Passage provided:
I encounter missing samples at the start.
Broader context of my problem: I want to build a streaming app.
I do fetch 3 *.flac files (with 4, 5 and 7 channels), decode them, then stitch the 16 channels together for later Ambisonics decoding. They have to be sample accurate. I already know that I have to feed more data then seekpoint_A_offset to seekpoint_B_offset in order to guarantee the minimum length to B, but what is too much can be cut, we know how much samples we need by the parsed SEEKTABLE.
However I have to be certain of the fact that the decoder started on seekpoint_A_sample.
Can you confirm? (otherwise the error is somewhere else in my signal chain)
My toolchain:
1. $ ffmpeg # for splitting the original 16 channel audio file
2. $ flac --compression-level-8 # for encoding
--blocksize=1024
--force-raw-format
--endian=little
--sign=signed
--channels=7
--bps={bits_per_sample}
--sample-rate={sample_rate}
--no-seektable
3. $ metaflac --dont-use-padding --add-seekpoint=2530x # for adding seekpoints
# that are sample synchronous
# acros files
4. HTTP range requests to fetch parts of the 3 flac files
from the given offset values of the seekpoints
5. @wasm-audio-decoders/flac for decoding the files in parallel
In this code I have so far we miss samples between windows like A→B here B→C:
/**
* All info for a Range-Request A→B
* (incl. FUDGE, and EOF edge case).

Task objective: Pick up the post about decoding FLAC files from seekpoints and keep writing it from its last line onward.

[Items stored in a collection]
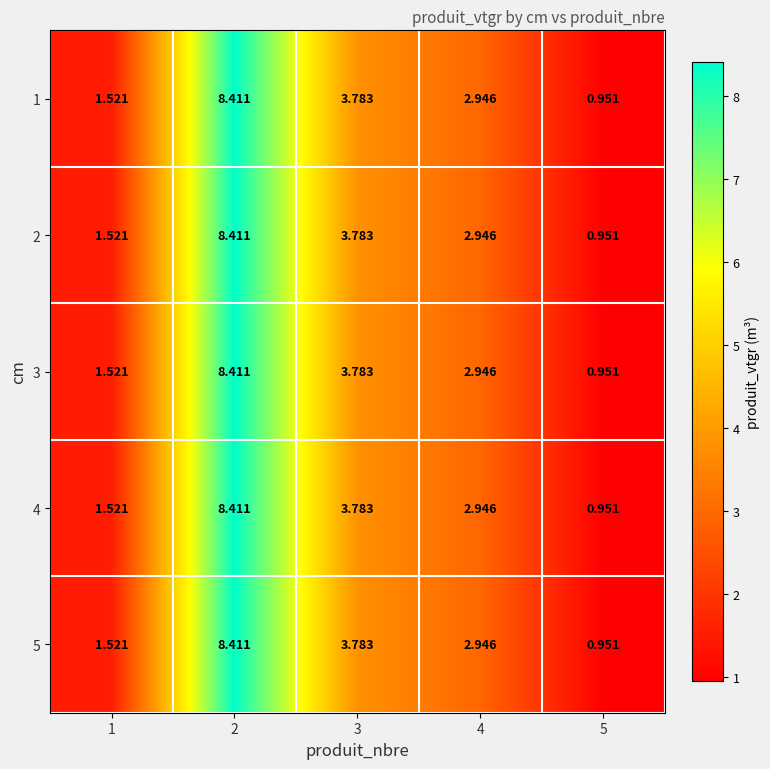

How many distinct data groups are displayed?

5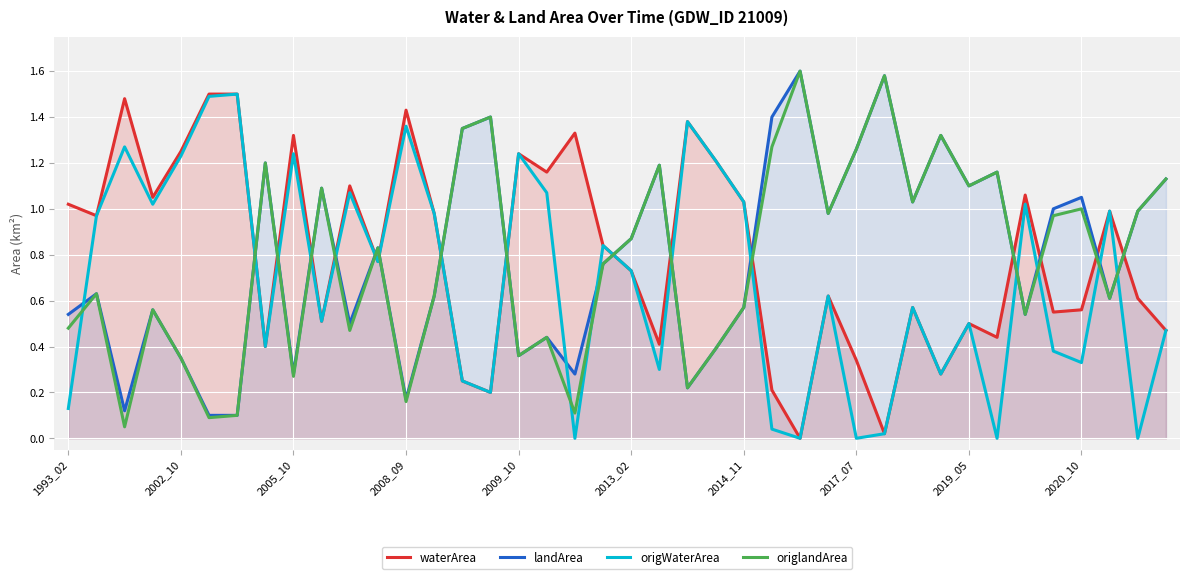

Which series ends up on top after the final intersection of waterArea and origlandArea?

origlandArea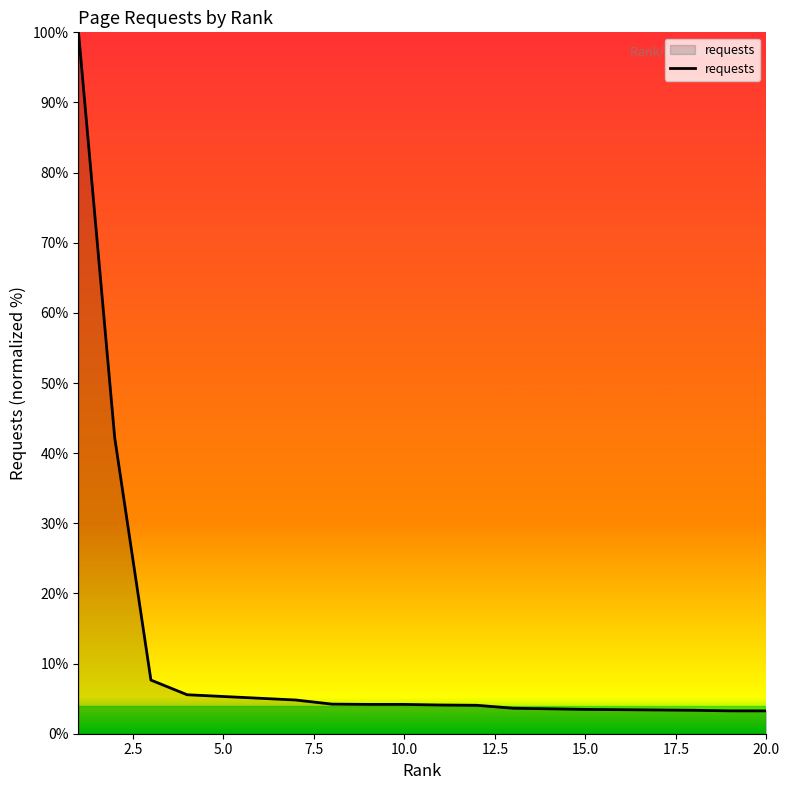

What is the difference between the maximum and minimum values?

96.7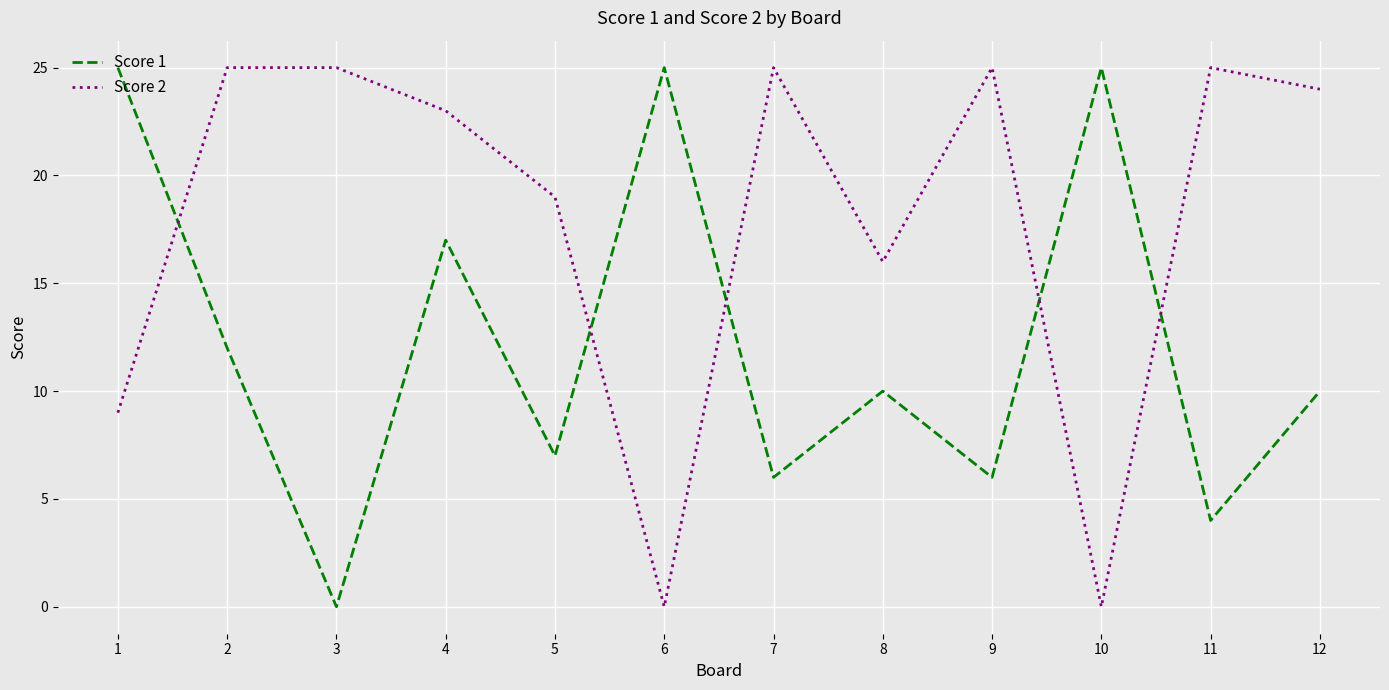

What is the total value across all series at 1?

34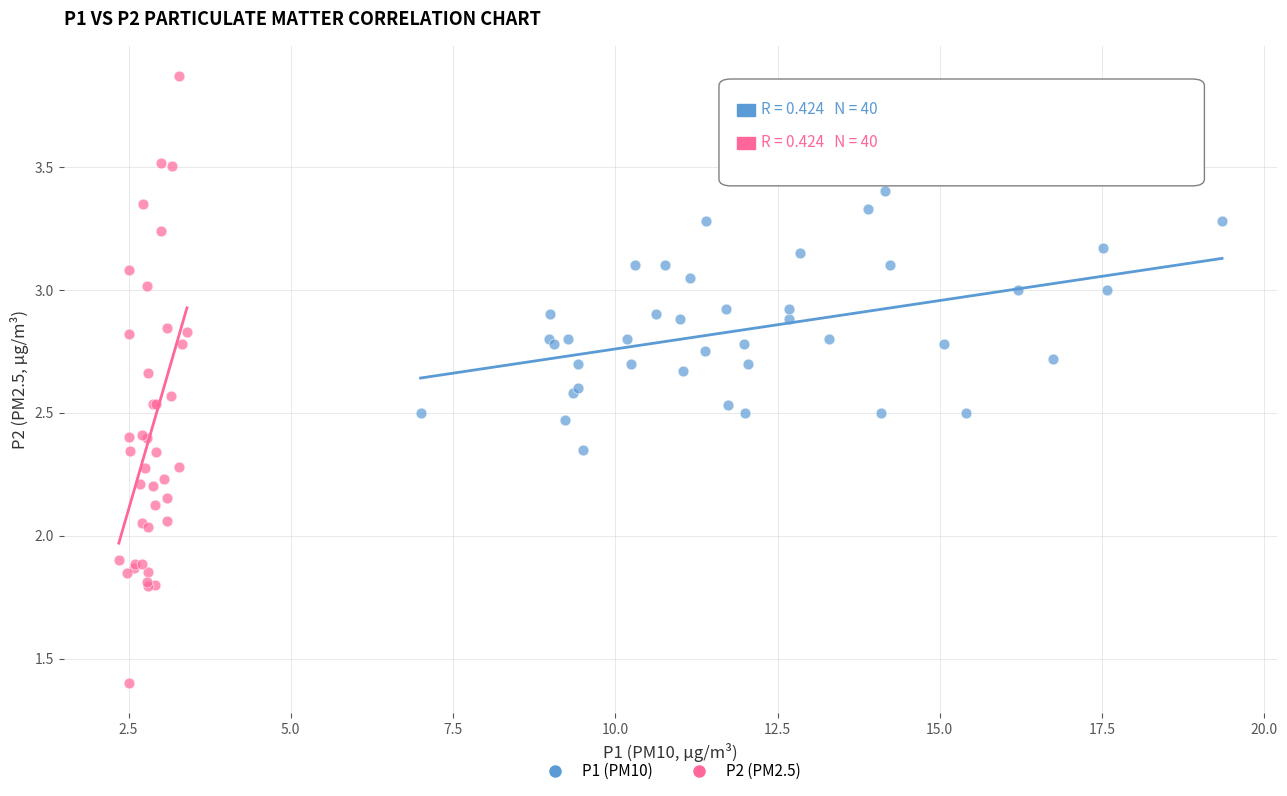

Which series reaches the maximum Y coordinate?

P2 (PM2.5)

Exercise response:
*
* usage:
* const {byteStart, byteEnd, wantSamples} =
* SeekPoints.rangeFor(aIdx, bIdx, seekTable);
*
* const bytes = await fetchRange(url, byteStart, byteEnd);
*
* @param seekTable full Seektable
* @param indexA Start index (inclusive)
* @param indexB End index (inclusive!)
* @param fudgeBytes optional Buffer (default 64 KiB)
* @returns {
* byteStart: number,
* byteEnd: number|null, // null → to EOF
* wantSamples: number // sample_B – sample_A
* }
*/
static rangeFor(indexA, indexB, seekTable, fudgeBytes = 64 * 1024) {
if (indexA < 0 || indexB >= seekTable.length || indexA >= indexB)
throw new Error('invalid indices');
const byteStart = seekTable[indexA].streamOffset;
const nextOff = seekTable[indexB + 1]?.streamOffset ?? null;
const byteEnd = nextOff ? nextOff + fudgeBytes - 1 : null;
const wantSamples = seekTable[indexB].sample - seekTable[indexA].sample;
return {byteStart, byteEnd, wantSamples};
}
/**
* Fetches a byte range and returns it as an Uint8Array.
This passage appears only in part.